China’s land grab in Seoul has global consequences
A controversy has sparked in South Korea over the Chinese government’s purchase of approximately 4,000 square meters of land in one of Seoul’s most strategically sensitive districts. The development has raised serious questions about China’s underlying intentions behind the deal.
Concerns have emerged regarding the location of these plots and how China may have exploited Korean law to its advantage. The purchased plots are situated close to some of Korea’s most sensitive security sites, including the Office of the President in the Yongsan District, the planned relocation site of the U.S. Embassy at Camp Coiner, and several key diplomatic residences in nearby Hannam-dong. The site is also near the GTX-A subway line, a major ongoing infrastructure project in the capital.
Chinese land acquisitions are not just about geography—they are about influence. Ownership near sensitive infrastructure gives Beijing potential access, oversight, and even leverage.
In December 2018, the Chinese government purchased 11 plots totaling 4,162 square meters in Itaewon-dong, Yongsan District, for $21.4 million USD. The final payment was completed in July 2019. Land registry records list the buyer as the People’s Republic of China, and there has been no change in ownership since.
What has raised eyebrows is the installation of surveillance cameras on the site shortly after the purchase. Notably, no development work has taken place on the land, even after six years. This prolonged inactivity, coupled with the presence of surveillance equipment, has fueled speculation and deepened suspicions about the true purpose of the acquisition.

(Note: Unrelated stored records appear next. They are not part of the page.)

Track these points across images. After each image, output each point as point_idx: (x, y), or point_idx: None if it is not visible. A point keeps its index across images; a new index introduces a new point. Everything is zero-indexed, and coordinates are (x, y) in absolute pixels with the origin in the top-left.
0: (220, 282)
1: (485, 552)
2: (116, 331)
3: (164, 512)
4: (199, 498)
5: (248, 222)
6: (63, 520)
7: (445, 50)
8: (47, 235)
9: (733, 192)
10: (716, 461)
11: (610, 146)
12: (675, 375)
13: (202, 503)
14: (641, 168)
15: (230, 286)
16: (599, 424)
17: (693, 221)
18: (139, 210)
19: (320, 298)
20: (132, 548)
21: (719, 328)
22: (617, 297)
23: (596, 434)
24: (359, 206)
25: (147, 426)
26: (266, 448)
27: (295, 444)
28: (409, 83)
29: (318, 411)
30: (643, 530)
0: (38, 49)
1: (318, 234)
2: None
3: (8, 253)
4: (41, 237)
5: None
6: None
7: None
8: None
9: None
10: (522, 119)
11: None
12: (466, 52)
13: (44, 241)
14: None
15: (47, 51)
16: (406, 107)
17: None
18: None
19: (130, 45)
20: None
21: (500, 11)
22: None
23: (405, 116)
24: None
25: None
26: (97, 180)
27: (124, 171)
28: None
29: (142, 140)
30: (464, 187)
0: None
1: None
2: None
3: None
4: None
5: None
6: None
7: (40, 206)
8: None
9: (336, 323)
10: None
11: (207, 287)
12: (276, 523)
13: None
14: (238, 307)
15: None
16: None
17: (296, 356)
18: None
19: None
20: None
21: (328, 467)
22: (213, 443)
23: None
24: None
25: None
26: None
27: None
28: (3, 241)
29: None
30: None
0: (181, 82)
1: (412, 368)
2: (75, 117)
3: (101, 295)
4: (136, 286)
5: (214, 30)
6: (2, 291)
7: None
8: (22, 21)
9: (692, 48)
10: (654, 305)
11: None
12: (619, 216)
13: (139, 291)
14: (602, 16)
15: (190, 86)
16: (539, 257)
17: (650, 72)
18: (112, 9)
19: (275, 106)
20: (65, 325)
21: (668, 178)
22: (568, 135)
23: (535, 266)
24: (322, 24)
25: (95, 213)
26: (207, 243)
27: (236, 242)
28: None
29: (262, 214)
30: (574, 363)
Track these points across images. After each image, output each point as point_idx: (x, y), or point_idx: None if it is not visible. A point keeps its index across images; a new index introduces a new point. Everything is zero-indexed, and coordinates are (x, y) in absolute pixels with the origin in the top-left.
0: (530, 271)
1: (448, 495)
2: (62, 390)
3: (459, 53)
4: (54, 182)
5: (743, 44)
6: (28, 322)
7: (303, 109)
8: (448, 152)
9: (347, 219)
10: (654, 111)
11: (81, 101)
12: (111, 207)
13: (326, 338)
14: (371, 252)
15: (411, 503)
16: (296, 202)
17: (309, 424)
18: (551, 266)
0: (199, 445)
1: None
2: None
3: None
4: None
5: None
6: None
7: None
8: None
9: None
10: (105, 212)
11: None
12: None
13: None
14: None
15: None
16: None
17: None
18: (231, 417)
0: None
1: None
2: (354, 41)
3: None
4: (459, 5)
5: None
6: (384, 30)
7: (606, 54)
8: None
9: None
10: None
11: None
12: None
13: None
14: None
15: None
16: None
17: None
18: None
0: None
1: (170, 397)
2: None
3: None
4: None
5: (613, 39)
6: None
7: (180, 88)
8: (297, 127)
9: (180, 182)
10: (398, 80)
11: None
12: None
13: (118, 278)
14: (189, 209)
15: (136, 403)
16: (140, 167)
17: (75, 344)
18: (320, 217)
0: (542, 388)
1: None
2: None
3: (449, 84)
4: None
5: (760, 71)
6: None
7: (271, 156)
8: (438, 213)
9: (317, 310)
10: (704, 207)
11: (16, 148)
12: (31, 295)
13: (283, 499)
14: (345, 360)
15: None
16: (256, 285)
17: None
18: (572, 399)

Experts have also flagged the surprising number of homes in South Korea owned by minors from China—an implausible scenario for Korean minors, who typically do not have sufficient income to purchase property.
According to Chosun Daily, Chinese citizens are the largest group of foreign property holders in South Korea. Their numbers surged from 54,320 in 2020 to 96,955 in April 2024—a staggering 78.5% increase. Their share of total foreign ownership also rose significantly, from 35.3% to 41.6%.
A similar backlash has been seen in the United States, where foreign ownership—particularly by Chinese entities—has stirred political and public outcry.
Data from the U.S. Department of Agriculture shows that foreign investors have been steadily acquiring agricultural land. While Texas, Colorado, and Maine hold the largest shares of foreign-owned farmland, states like Nebraska and Oklahoma have seen dramatic increases over the past decade. In Nebraska, foreign-owned farmland has grown fivefold—from over 153,000 acres in 2014 to 936,000 acres in 2023. In Oklahoma, that number has nearly quadrupled—from 371,000 to 1.8 million acres.
More than half of US states have introduced laws banning or limiting foreign ownership of land, though approaches vary. Congress has also proposed targeted bans on companies with ties to China. According to Investigate Midwest, Chinese-owned companies now control over 277,000 acres of US farmland. The majority is held by corporations like Syngenta Seeds, Smithfield Foods (a major pork processor), and a private solar panel company.
USDA Secretary Brooke Rollins and former President Donald Trump have voiced concerns about these acquisitions, calling them threats to national security and economic sovereignty. Although China controls just about 1% of all foreign-owned land in the U.S., experts argue that the strategic location of these properties matters far more than their overall scale.
Ironically, China’s aggressive land acquisition strategy has not been limited to Korea and the U.S. alone.
The $2.5-billion Myanmar-China Oil and Gas Pipeline (MCOGP) project—the largest Chinese FDI project in Myanmar—is one such example. During its implementation, Chinese state-owned firms such as China National Petroleum Corporation (CNPC), South East Asia Oil Pipeline Co. Ltd. (SEAOP), and South East Asia Gas Pipeline Co. Ltd. (SEAGP) were found to have illegally acquired land, violating Myanmar’s land laws. The pipeline, which stretches 793 km from Kyauk Phyu in Rakhine State to Nam Kham near the Chinese border, caused significant environmental degradation and disrupted the lives of local farmers. According to the Myanmar-China Pipeline Watch Committee (MCPWC), the project was plagued by inadequate compensation, lack of transparency, and major social costs.
China’s activities in these countries reveal a consistent pattern of leveraging economic deals to gain control over strategically significant land—often to the detriment of local populations and national interests.
Oklahoma Governor Kevin Stitt raised alarms in November 2023 over Chinese entities purchasing land to establish marijuana farms—possibly with more clandestine motives. This came months after the U.S. Air Force shot down a high-altitude Chinese surveillance balloon over North America. Then-Secretary of Defense Lloyd Austin confirmed that it was being used by China to monitor strategic U.S. sites.
The spy balloon incident triggered a wave of national security concerns and legislative responses. In 2023 alone, lawmakers in 33 U.S. states proposed over 80 bills aimed at prohibiting the Chinese government, its business entities, or even Chinese nationals from buying agricultural land or land near military installations. Many of these have since been passed into law, with similar actions proposed at the federal level.
Meanwhile, China has quietly expanded its military footprint across Africa, capitalizing on the low priority assigned to the continent by global media and major powers. This has allowed the People’s Liberation Army (PLA) to build bases and exert influence in various African nations with minimal international scrutiny.
China’s real estate acquisitions across the globe are not mere investment ventures—they are strategic moves that challenge the sovereignty, security, and legal frameworks of host nations. It is amply clear that China has consistently exploited legal loopholes, economic vulnerabilities, and political complacency to serve its long-term geopolitical agenda.
Governments can no longer afford to treat foreign land ownership as a secondary issue. It is of utmost concern. Policy loopholes are dangerous—and they must be closed swiftly.